Os dois casos permitem uma análise comparativa apesar de Dias Loureiro não ter chegado a ser acusado pelo Ministério Público, enquanto Armando Vara viu confirmadas as acusações do Ministério Público com pena de cinco anos de prisão. A disparidade de critérios usados pela procuradora do Ministério Público que arquivou o processo Dias Loureiro e os critérios e argumentos dos juízes do Tribunal de Aveiro que condenaram Vara ( e outros arguidos do Face Oculta) é incompreensível para o cidadão comum que espera encontrar nas decisões judiciais argumentos lógicos, coerentes e acessíveis.
A procuradora Cláudia Porto cometeu o erro ou a imprudência ou (dirão outros) a franqueza de incluir no despacho de arquivamento a convicção de que Dias Loureiro é culpado dos crimes de que era suspeito. Diz a procuradora Cláudia Porto que
“a investigação não permitiu atingir um plano de certeza que nos permita a imputação desses factos, face à coerência de depoimentos entre os intervenientes no negócio”.
Isto é, a procuradora não quis levar o suspeito a tribunal porque não tinha provas suficientes. As provas indirectas, as responsabilidades políticas do arguido e as suas convicções sobre a culpabilidade de Dias Loureiro não foram suficientes para uma acusação. Nessas condições, o Ministério Público fez bem em arquivar o processo.
Ao contrário, no caso de Armando Vara o Ministério Público não hesitou em levar Vara a tribunal por indícios e convicções baseados em escutas, “cunhas” e prendas de Natal, considerados tráfico de influências. No despacho de condenação de Vara e dos restantes réus do Face Oculta lê-se que não são necessárias “provas directas”, sendo “igualmente importantes as provas indirectas, indiciárias e por presunções, readquirindo estas especial relevo nas sociedades actuais”. Leiam-se estes excertos:
“(…) no campo da criminalidade de “colarinho branco”, na qual a corrupção e o tráfico de influências pontificam, não é possível, a maior parte das vezes, a prova directa, mormente por testemunhas (…). Por isso, são igualmente importantes as provas indirectas, indiciárias e por presunções, readquirindo estas especial relevo nas sociedades actuais, sob pena de se agravar insuportavelmente o sentimento comunitário de impunidade e de descrença na administração da justiça(…)” (nota 113, pág.588)

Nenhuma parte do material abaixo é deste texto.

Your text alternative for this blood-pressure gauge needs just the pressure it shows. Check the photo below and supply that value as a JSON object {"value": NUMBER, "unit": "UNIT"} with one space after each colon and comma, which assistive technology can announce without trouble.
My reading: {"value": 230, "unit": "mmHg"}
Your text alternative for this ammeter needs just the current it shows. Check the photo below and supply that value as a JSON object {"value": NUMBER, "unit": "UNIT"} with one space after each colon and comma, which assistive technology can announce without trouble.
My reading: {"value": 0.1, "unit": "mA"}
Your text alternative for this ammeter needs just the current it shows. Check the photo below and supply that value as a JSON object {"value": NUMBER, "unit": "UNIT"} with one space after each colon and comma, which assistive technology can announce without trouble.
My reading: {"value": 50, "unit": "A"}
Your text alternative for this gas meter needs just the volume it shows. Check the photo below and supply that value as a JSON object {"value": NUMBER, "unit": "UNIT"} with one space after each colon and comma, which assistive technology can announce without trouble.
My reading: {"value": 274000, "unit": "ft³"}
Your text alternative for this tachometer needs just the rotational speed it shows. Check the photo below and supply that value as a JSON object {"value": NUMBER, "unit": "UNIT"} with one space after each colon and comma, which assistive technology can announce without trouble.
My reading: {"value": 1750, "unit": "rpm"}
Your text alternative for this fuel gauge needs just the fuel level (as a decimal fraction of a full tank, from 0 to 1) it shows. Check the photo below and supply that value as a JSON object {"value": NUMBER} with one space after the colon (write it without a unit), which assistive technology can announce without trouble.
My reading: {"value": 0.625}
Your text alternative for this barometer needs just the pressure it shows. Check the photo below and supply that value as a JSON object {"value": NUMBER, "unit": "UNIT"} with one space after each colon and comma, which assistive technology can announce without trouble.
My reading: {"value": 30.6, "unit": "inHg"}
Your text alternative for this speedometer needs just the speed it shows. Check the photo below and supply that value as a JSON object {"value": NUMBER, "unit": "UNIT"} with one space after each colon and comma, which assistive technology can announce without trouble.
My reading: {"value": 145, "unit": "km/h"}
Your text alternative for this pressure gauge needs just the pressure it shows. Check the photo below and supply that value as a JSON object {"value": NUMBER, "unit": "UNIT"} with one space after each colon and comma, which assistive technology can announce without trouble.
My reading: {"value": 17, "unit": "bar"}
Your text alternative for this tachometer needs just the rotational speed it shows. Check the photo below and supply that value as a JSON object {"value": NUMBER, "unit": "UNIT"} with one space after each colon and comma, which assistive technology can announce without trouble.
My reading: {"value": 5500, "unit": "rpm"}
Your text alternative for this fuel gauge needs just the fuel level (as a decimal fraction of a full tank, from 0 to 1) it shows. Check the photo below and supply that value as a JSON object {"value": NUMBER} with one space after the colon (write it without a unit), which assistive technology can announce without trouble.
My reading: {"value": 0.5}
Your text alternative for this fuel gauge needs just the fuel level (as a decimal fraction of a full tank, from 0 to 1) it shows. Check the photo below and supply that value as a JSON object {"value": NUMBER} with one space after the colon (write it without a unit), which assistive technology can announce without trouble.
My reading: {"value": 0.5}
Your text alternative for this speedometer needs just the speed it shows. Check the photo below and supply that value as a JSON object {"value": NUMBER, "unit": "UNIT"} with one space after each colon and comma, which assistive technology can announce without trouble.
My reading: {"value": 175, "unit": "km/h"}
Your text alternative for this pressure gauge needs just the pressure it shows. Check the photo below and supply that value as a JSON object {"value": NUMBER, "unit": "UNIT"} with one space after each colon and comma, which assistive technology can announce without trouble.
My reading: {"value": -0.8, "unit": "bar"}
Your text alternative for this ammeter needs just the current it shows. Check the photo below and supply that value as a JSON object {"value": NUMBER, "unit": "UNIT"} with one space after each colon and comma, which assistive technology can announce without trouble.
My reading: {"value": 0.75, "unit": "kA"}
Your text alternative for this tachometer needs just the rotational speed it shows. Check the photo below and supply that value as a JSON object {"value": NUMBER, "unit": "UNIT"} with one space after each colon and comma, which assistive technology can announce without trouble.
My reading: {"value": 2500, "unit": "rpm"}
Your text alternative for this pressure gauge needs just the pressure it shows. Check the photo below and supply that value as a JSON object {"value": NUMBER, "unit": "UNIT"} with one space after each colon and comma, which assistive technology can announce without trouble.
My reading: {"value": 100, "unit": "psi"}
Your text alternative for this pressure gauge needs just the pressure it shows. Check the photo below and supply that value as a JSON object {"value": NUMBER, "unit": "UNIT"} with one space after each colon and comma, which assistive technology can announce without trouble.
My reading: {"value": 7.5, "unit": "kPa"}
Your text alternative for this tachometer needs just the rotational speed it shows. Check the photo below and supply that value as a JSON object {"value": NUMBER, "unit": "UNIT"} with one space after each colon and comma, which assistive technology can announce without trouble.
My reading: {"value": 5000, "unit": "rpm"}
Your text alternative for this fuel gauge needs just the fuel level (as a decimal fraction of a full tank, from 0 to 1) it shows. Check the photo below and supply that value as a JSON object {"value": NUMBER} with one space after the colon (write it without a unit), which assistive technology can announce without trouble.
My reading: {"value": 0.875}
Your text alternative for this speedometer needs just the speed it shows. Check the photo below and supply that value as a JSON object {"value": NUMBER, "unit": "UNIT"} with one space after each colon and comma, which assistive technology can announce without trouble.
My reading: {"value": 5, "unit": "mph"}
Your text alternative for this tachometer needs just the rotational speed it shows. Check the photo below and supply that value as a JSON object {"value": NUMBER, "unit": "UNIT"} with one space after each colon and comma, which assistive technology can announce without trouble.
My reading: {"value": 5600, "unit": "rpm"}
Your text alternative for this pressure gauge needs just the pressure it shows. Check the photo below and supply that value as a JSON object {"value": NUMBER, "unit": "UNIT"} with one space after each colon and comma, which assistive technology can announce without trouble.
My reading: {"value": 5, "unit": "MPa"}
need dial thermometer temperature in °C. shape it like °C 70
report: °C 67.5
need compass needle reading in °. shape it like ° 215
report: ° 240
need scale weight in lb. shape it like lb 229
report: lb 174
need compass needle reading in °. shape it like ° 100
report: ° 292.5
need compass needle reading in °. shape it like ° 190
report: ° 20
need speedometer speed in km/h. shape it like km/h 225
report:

O tribunal decidiu ainda salientar quanto a Armando Vara:
“As responsabilidades perante a sociedade de alguém que exerceu e exerce tão relevantes cargos como Armando Vara são inegavelmente superiores ao comum dos cidadãos. (…) Assim, perante o acima e agora exposto, decide-se fixar a pena única em 5 (cinco) anos de prisão.” (pág. 2647-2648 do acórdão)
Trata-se de dois casos cuja disparidade de critérios e de argumentos se revelam opacos para o cidadão comum em nome de quem a justiça se exerce, dado que os argumentos que no caso de Dias Loureiro serviram para arquivar, no caso de Armando Vara serviram para culpar e prender. Merecem, pois, ser analisados, comparados e discutidos.